Upon the filing of a timely motion in accord with the
foregoing requirements, the intermediate appellate court, or any
judge thereof, may summarily grant the motion. Upon entry of the
order granting the motion to withdraw, a copy thereof will be sent
to the indigent party by the Clerk, accompanied by letter notice to
the indigent party of the last day within which to file an
Application for Permission to Appeal.
The record reflects that the appellate attorney documented in the file that letters were sent
to the petitioner notifying him about his right to appeal and his “good standing” for a delayed
appeal. The trial attorney acknowledged on cross-examination that the petitioner may not have
received the letters sent to him by the appellate attorney.

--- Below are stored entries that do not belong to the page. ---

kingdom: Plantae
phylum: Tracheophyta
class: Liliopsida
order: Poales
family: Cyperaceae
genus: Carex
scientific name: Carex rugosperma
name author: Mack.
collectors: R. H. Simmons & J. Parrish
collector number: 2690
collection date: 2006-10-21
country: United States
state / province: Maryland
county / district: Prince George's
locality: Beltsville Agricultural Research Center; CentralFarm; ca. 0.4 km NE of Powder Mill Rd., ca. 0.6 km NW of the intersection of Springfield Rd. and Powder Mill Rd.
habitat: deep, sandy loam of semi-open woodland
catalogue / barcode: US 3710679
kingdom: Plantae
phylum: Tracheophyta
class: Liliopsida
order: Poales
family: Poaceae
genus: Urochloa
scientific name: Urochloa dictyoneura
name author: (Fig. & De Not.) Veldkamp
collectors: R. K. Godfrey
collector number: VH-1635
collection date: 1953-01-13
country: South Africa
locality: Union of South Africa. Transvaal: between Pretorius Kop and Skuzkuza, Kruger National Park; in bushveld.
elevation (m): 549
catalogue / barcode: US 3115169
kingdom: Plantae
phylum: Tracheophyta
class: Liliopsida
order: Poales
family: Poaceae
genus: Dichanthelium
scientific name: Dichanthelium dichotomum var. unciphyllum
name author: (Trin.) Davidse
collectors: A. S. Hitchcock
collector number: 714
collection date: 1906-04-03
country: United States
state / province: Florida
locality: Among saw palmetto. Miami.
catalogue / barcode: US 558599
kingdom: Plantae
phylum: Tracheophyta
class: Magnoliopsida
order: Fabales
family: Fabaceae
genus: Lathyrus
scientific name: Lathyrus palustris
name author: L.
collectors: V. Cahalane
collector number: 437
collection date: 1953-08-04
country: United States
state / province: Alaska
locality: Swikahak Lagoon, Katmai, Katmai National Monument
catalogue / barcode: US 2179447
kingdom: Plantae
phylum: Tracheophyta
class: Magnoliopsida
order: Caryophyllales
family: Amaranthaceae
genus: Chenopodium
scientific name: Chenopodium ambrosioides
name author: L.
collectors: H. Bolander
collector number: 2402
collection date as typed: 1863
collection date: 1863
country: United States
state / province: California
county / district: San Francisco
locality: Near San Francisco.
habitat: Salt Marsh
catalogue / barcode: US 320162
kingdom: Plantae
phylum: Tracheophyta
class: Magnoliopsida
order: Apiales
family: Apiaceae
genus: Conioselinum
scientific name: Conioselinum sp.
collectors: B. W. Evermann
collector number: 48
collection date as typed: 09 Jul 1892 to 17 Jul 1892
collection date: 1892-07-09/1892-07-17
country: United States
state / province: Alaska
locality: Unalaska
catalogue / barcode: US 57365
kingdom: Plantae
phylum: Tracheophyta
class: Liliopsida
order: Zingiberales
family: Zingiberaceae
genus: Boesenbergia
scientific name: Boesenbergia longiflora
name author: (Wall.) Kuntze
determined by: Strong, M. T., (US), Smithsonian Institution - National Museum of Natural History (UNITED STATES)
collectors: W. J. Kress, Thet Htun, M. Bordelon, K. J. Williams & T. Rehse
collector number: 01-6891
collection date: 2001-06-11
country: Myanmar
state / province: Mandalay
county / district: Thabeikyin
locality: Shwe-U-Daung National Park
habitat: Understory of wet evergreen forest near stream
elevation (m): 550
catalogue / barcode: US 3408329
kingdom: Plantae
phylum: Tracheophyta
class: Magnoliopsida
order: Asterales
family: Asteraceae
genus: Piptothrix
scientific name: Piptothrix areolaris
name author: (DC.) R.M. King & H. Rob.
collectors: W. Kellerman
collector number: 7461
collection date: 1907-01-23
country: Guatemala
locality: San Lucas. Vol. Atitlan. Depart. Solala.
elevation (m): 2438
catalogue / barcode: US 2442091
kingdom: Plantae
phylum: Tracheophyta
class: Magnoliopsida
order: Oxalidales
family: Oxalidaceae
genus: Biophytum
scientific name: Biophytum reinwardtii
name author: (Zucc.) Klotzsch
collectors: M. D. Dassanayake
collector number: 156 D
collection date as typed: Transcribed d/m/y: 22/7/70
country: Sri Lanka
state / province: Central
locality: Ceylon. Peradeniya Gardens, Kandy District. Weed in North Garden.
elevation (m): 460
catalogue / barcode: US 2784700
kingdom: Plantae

Additionally, the appellate record from
the petitioner’s direct appeal is devoid of any motions to withdraw filed by the appellate attorney
or any orders allowing withdrawal. We conclude that the appellate attorney failed to follow the
requirements of Rule 14 and that the petitioner’s opportunity to seek second tier review was
terminated through no fault of his own. We grant the petitioner a delayed appeal to the
Tennessee Supreme Court from this court’s decision of December 6, 2002, that affirmed the
petitioner’s conviction. We do not address the other claims raised by the petitioner but stay the
remainder of these post-conviction proceedings pending the outcome of the delayed appeal. See
Tenn. Sup. Ct. R. 28 § 9(D)(2)(b)(i).
Based on the foregoing and the record as a whole, we reverse the judgment of the trial
court, grant the petitioner a delayed appeal, and stay further proceedings pending the delayed
appeal to the Tennessee Supreme Court.